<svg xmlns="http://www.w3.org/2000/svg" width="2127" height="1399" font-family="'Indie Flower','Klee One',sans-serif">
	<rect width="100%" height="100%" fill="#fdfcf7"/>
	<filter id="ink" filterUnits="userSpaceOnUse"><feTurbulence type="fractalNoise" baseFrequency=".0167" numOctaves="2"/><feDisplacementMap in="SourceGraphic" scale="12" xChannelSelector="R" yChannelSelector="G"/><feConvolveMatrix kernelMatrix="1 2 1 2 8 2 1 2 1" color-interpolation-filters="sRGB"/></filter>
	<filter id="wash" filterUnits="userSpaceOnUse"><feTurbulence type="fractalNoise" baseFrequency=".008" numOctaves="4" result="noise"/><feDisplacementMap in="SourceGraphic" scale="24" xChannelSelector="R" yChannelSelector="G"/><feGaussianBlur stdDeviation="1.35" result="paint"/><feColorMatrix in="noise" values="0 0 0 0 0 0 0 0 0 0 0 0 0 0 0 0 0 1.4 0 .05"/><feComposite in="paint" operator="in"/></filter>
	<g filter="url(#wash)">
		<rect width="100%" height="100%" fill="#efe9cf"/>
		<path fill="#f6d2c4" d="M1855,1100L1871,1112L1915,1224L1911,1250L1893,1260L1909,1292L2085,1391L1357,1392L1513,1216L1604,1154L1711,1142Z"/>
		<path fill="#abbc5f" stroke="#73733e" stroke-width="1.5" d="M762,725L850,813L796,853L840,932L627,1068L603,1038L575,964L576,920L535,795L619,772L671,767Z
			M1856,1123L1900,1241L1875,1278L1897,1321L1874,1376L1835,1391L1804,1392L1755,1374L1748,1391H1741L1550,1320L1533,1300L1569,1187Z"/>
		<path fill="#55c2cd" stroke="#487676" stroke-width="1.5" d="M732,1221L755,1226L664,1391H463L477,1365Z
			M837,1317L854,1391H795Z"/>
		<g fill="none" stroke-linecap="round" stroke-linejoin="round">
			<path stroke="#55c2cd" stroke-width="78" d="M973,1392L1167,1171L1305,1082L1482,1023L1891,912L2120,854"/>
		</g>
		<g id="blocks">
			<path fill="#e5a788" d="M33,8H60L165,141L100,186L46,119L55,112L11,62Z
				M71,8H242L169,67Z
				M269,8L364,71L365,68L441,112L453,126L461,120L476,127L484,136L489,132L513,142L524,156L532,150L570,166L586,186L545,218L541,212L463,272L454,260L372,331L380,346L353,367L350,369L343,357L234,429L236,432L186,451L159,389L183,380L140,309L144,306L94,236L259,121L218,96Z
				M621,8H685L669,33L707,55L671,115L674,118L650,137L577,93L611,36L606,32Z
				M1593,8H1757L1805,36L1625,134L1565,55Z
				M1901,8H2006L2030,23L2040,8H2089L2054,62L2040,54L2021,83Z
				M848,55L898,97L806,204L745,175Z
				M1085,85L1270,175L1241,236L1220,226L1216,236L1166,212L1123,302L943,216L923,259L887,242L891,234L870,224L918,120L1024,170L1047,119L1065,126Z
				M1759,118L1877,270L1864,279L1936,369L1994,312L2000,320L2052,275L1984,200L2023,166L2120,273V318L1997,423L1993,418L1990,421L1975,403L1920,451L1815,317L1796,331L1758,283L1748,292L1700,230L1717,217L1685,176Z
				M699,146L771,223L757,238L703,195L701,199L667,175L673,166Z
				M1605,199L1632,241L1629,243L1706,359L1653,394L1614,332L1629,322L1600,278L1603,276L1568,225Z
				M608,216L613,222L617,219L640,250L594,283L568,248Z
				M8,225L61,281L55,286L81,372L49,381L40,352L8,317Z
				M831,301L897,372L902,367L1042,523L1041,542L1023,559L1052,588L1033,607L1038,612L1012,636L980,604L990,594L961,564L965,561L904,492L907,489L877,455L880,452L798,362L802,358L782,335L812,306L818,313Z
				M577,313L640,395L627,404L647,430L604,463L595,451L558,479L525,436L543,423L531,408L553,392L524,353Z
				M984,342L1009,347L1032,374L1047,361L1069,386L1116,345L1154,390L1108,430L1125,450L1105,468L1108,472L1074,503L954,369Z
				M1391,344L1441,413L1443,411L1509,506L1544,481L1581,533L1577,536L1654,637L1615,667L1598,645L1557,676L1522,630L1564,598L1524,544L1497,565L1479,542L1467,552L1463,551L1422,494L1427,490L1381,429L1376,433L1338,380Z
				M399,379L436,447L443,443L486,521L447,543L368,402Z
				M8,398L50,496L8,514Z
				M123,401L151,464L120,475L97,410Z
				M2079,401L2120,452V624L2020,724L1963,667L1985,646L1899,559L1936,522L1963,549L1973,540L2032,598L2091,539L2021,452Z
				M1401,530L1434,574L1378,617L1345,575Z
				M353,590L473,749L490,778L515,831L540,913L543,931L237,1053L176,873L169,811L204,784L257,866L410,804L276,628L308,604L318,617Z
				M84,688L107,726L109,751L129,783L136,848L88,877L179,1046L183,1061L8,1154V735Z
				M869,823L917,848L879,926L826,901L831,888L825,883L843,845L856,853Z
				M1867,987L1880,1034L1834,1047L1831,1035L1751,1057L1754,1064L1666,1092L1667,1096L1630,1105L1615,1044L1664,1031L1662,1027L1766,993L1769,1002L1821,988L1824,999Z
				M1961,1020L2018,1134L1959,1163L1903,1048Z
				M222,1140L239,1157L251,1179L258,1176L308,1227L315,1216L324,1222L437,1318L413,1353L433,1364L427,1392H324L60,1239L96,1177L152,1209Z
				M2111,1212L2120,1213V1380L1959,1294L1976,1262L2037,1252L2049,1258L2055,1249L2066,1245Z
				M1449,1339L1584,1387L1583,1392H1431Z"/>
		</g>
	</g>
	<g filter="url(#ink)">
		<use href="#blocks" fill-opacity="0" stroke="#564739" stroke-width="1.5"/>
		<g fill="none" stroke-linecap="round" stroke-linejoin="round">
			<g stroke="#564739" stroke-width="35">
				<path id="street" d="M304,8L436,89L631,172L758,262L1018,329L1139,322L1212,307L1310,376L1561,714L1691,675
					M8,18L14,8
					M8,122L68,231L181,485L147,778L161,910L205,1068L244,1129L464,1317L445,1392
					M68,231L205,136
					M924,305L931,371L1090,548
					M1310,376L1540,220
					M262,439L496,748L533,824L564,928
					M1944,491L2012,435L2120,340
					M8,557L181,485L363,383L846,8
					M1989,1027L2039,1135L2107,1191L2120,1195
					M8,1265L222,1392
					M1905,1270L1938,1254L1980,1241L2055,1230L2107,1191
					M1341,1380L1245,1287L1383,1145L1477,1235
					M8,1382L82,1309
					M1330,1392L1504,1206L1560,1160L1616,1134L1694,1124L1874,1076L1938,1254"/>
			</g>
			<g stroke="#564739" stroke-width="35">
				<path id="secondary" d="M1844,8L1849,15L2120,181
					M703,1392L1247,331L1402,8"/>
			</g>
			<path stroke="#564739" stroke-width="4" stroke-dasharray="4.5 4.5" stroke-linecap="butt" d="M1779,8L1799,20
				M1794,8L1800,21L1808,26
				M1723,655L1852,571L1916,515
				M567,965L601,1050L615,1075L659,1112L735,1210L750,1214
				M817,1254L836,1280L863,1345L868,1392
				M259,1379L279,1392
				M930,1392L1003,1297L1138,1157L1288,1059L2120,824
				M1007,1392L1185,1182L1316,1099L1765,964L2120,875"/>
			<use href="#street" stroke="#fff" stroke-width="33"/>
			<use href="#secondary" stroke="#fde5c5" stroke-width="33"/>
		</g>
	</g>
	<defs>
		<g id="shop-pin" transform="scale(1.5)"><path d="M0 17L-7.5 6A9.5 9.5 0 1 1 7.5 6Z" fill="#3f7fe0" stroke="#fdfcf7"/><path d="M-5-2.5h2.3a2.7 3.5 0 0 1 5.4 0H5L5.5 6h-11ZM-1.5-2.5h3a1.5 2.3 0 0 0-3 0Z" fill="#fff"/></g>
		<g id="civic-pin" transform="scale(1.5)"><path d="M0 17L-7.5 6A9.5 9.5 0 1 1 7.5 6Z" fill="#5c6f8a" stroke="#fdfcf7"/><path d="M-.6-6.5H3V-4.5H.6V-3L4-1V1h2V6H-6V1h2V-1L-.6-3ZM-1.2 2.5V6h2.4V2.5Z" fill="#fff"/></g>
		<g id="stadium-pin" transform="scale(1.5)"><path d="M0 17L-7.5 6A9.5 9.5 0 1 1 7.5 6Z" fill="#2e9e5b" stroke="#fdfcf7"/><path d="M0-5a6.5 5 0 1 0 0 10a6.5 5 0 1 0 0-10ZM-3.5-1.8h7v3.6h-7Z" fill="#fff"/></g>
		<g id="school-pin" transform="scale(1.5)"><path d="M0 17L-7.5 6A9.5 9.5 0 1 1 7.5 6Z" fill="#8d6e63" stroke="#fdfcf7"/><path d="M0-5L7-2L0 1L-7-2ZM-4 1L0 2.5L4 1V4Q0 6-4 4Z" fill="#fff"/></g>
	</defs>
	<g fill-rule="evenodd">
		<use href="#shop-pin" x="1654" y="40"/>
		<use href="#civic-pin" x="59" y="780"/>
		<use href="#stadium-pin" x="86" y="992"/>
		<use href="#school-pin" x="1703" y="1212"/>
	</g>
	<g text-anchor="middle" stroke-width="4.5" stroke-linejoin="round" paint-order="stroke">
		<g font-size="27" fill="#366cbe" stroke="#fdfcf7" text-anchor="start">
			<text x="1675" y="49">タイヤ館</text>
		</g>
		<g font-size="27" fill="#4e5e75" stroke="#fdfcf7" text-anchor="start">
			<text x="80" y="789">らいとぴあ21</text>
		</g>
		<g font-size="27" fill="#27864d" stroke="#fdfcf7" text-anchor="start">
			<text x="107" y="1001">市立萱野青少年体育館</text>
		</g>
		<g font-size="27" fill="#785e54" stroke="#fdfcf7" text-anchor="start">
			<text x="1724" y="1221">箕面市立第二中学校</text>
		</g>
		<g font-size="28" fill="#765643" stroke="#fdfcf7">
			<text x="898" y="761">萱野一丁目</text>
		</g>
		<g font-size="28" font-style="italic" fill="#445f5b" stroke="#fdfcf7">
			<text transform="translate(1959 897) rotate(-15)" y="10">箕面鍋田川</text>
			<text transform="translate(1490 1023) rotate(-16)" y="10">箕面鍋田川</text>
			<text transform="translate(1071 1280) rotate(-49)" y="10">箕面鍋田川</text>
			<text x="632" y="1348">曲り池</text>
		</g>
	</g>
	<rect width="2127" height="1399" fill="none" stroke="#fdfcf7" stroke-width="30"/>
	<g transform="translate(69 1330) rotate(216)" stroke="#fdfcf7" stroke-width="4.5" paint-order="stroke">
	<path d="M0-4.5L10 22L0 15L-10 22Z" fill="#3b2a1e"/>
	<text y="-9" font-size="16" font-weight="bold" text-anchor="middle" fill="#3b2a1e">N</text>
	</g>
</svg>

========

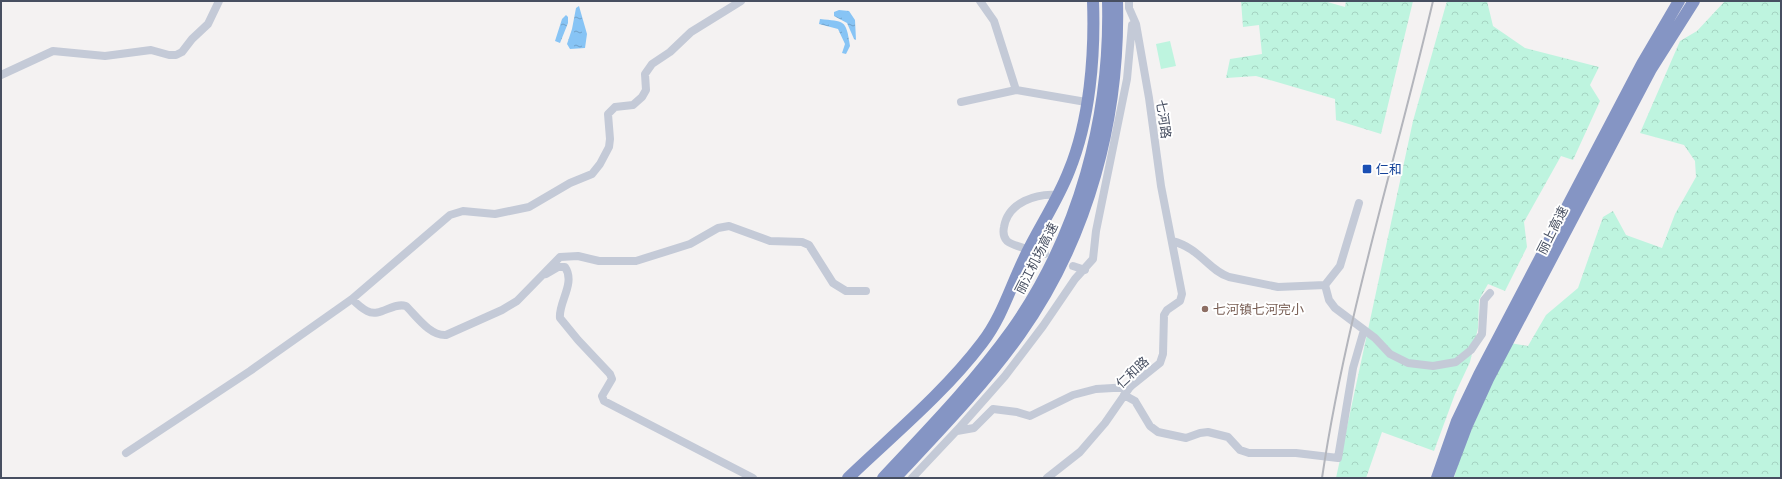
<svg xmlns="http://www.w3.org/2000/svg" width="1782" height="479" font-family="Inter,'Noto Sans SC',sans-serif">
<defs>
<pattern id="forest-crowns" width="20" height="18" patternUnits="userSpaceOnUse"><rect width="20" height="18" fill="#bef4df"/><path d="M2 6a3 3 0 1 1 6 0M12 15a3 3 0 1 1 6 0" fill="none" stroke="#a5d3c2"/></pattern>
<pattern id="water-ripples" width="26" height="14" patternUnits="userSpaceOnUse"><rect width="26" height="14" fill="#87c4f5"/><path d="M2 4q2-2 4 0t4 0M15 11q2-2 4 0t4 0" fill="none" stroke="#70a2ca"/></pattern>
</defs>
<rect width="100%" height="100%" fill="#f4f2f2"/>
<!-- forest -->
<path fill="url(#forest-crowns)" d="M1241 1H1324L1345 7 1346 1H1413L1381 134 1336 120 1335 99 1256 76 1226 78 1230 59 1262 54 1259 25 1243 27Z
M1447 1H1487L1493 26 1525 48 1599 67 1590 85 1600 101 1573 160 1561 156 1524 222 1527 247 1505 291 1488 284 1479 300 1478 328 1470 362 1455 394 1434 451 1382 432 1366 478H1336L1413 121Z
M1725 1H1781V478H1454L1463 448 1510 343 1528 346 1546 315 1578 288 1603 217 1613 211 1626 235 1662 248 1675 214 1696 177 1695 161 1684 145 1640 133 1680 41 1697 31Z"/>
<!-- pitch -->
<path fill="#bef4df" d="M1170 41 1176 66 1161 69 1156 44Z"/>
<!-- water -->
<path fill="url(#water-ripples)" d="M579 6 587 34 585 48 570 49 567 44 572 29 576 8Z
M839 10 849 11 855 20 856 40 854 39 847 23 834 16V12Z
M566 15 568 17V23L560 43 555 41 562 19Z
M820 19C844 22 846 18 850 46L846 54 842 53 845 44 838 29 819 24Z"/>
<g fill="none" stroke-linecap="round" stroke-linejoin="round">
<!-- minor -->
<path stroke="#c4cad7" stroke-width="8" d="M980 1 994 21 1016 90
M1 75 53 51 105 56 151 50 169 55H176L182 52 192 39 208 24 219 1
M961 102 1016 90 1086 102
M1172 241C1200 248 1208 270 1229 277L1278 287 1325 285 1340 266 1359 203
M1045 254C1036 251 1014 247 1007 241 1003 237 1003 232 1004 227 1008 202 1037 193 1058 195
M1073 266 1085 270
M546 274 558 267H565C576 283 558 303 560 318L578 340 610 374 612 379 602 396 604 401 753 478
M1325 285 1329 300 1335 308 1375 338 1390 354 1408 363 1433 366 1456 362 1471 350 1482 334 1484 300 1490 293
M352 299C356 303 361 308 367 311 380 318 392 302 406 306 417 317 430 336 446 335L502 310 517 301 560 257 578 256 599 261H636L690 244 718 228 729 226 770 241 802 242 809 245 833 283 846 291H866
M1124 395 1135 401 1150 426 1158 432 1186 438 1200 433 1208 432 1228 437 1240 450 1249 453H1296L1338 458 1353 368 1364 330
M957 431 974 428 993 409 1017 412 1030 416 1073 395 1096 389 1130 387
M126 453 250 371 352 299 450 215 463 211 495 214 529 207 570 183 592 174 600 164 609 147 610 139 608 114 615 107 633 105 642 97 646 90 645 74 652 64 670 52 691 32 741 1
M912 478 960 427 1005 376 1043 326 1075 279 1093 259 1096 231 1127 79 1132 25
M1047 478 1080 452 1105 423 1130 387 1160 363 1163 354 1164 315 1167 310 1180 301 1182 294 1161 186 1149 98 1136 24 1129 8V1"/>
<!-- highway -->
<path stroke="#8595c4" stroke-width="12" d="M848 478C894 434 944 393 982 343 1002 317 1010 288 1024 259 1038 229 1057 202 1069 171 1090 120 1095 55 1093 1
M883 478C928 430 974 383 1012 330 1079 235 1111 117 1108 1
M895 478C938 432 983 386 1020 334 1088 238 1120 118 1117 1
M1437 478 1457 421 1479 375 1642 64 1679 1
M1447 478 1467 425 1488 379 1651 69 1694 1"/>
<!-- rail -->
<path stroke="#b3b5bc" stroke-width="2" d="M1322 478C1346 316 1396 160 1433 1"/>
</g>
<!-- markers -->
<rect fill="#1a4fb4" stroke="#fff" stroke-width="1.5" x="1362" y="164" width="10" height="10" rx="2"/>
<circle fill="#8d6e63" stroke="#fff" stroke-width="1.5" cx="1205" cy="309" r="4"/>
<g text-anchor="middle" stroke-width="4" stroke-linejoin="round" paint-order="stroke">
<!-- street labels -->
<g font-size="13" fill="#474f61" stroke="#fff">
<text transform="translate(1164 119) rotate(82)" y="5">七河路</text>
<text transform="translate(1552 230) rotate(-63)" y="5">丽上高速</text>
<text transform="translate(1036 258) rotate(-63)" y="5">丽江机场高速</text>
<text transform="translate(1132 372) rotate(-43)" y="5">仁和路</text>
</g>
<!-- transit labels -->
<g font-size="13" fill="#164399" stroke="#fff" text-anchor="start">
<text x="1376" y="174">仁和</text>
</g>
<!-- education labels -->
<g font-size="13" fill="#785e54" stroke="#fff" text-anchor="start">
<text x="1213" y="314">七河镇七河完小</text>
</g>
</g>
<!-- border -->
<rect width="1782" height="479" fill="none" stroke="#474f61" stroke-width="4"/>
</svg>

========

[Exercise prompt]
The lines to copy are those in the records above containing the word "middle".

[Finished exercise]
	<g text-anchor="middle" stroke-width="4.5" stroke-linejoin="round" paint-order="stroke">
	<text y="-9" font-size="16" font-weight="bold" text-anchor="middle" fill="#3b2a1e">N</text>
<g text-anchor="middle" stroke-width="4" stroke-linejoin="round" paint-order="stroke">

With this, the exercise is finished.